• YOUR TASKS:
(a) Output the part of the Intrusion company page that runs from "Former 3rd U.S." up to and including "a national-security event.".
(b) For each statement below, say whether it agrees with the Intrusion company page, answering yes or no and quoting the words of the page that decide it. (i) Intrusion was founded in 1983. (ii) Tony Scott was the second U.S. Federal CIO. (iii) The Global Threat Engine was built inside federal environments.
(c) Please resume the Intrusion company page after its final sentence, carrying on in the same voice.

• TEXT BLOCK:
__________________________________________________
Why Intrusion

Decades Inside The World's Hardest Networks.

Founded in 1983. Public on NASDAQ. Led by a former U.S. Federal CIO. We've spent decades building the threat intelligence the rest of the industry licenses, aggregates, or imitates. We use it to stop attacks before anyone has to react to them.

The Premise

We've Watched Detection-First Lose For Two Decades. We Built Shield Because Of It.

Twenty-five years of operating inside federal networks taught us something the commercial market is still learning the hard way. By the time something gets labeled malicious, the connection has already happened. Attackers move faster than detection. They use brand-new infrastructure, disposable cloud, and rotating IPs specifically to stay ahead of tools that wait for a signature or a pattern.

Detect-and-alert architectures aren't broken. They're just on the wrong side of the timeline. We've watched the same incident response replay long enough to know what a real prevention layer would have stopped. So we built one.

Leadership
Tony Scott
President & CEO, Intrusion Inc.
Former 3rd U.S. Federal CIO
  • Former CIO, The Walt Disney Company
  • Former CIO, Microsoft Corporation
  • Former CIO, VMware
  • Led federal cybersecurity through the OPM response
  • Architect of the federal Cybersecurity Sprint
Federal Heritage

The Pedigree Behind Every Block.

Most security companies start with a product and try to earn credibility on the way up. We started with the credibility. Intrusion was founded in 1983 and went public on NASDAQ when the commercial cybersecurity market didn't exist yet. The Global Threat Engine was built inside federal environments where a missed connection isn't an incident report. It's a national-security event.

The federal government doesn't run on detection-first architectures. There's a reason.

Tony Scott, President and CEO, served as the third U.S. Federal CIO, leading cybersecurity policy and operations across the federal civilian government. That perspective is what shapes every product decision Shield makes. And it's why Shield supports the continuous monitoring outcomes federal agencies build under NIST SP 800-137, the Information Security Continuous Monitoring guidance written for the environments we were built for.
__________________________________________________
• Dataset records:

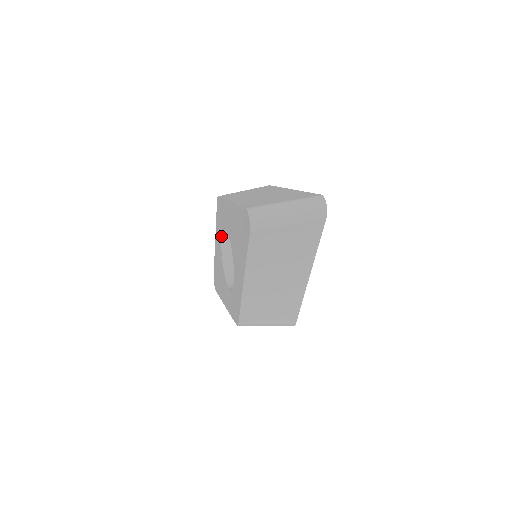
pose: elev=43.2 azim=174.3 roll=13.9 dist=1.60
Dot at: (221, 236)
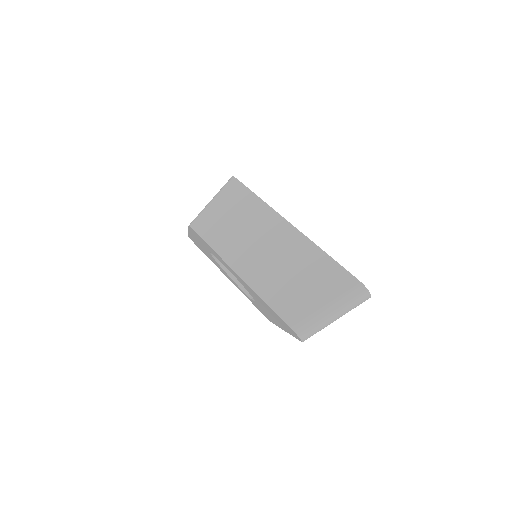
Dot at: occluded
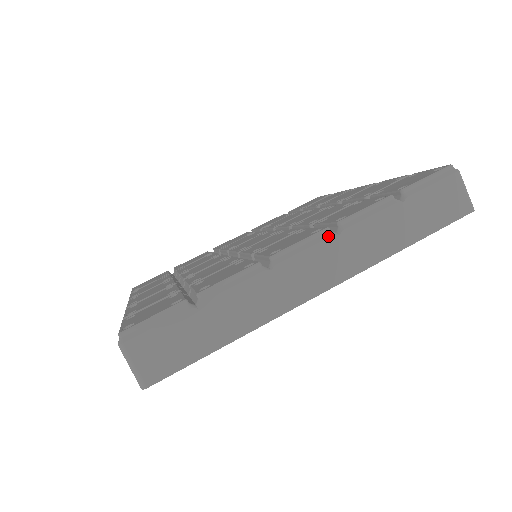
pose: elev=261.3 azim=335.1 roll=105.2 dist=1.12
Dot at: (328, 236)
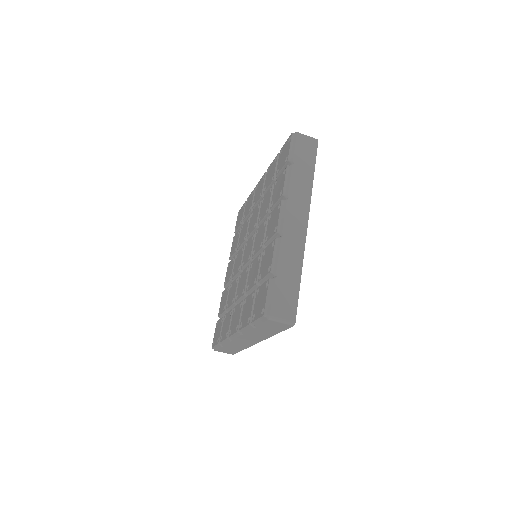
Dot at: (286, 203)
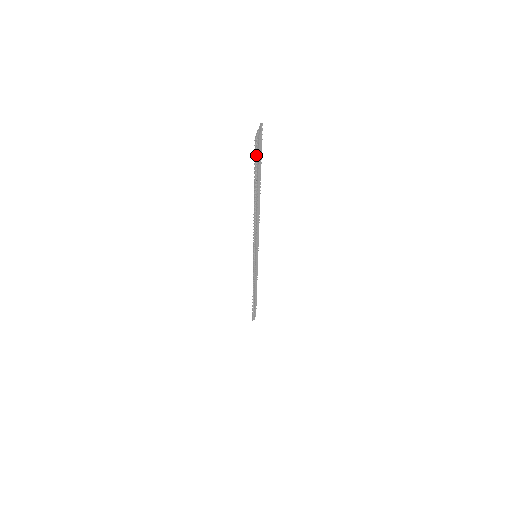
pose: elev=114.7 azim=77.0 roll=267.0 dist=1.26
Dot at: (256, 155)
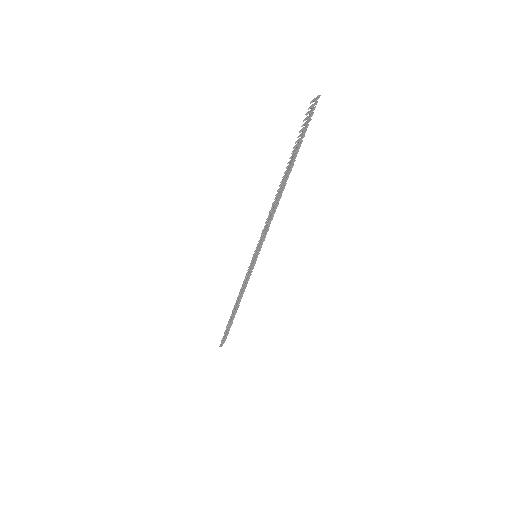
__________________________________________________
• PER-TASK ANSWERS:
(a)
Former 3rd U.S. Federal CIO
  • Former CIO, The Walt Disney Company
  • Former CIO, Microsoft Corporation
  • Former CIO, VMware
  • Led federal cybersecurity through the OPM response
  • Architect of the federal Cybersecurity Sprint
Federal Heritage

The Pedigree Behind Every Block.

Most security companies start with a product and try to earn credibility on the way up. We started with the credibility. Intrusion was founded in 1983 and went public on NASDAQ when the commercial cybersecurity market didn't exist yet. The Global Threat Engine was built inside federal environments where a missed connection isn't an incident report. It's a national-security event.

(b)
(i) Yes: "Founded in 1983."
(ii) No: "served as the third U.S. Federal CIO"
(iii) Yes: "The Global Threat Engine was built inside federal environments"

(c)
How It Works

Every Connection, Evaluated Against The Global Threat Engine.

Shield doesn't guess. It evaluates every connection across four dimensions of intelligence Intrusion has been building since 2001. If a connection has earned trust, it passes. If it hasn't, Shield blocks it. Automatically. At line speed.

The Global Threat Engine. Shield evaluates every connection touching your network across four dimensions: Account of the Internet (history of record for more than 8.5 billion IPs and counting), Behavior (expected and suspicious patterns and behaviors of communications), Manual Analysis (expertly identified malicious behaviors and anomalies coded into rulesets), and Reputation (accurate identification of connections with a record of offense).

No single dimension makes the call alone. Together they form a reputation no individual signal could produce. That is the engine.

The Five Pillars

No Compromises.

Five load-bearing ideas. Any honest conversation about Shield touches at least three. These aren't features. They're the design constraints we won't break.

Pillar 01

Prevention-First

Block before the incident. Not detect, alert, or respond after. Shield doesn't produce alerts. It produces blocked events.

Pillar 02

Pre-Emptive Reconnaissance

Assumed-breach posture. Shield blocks the scan, the probe, and the call-home. The connections an attacker needs to operate, whether they're inbound or already inside.

Pillar 03

Bi-Directional Enforcement

Inbound and outbound. The outbound side is where Shield earns its keep. C2 beacons, data exfil, lateral call-outs. Most tools watch the front door. Shield watches both doors.

Pillar 04

Autonomous Operation

No tuning. No baselining. No specialized training. Shield is live the day you turn it on. Reputation-based, not behavior-based.

Pillar 05 / The Moat

Proprietary Intelligence

The Global Threat Engine is ours. Not aggregated, not licensed, not derived from somebody else's feed. Built and owned by Intrusion. That's the moat.

The Architecture

Three Platforms Enforce. One Watches. One Console Runs The Line.

Shield isn't one box. It's a family of platforms designed to layer onto whatever your stack already looks like. Cloud, on-prem, or endpoint. You don't run all of them. You run the ones that fit.

Enforcement Platforms
3

Block Bad Traffic.

Cloud, network edge, and endpoint. Each operates independently. Each blocks against the same Global Threat Engine.

Visibility Platform
1

Watches Only.

Passive monitoring. Carve-out: does not block, does not use threat intelligence, does not integrate with Command Hub. Pure visibility.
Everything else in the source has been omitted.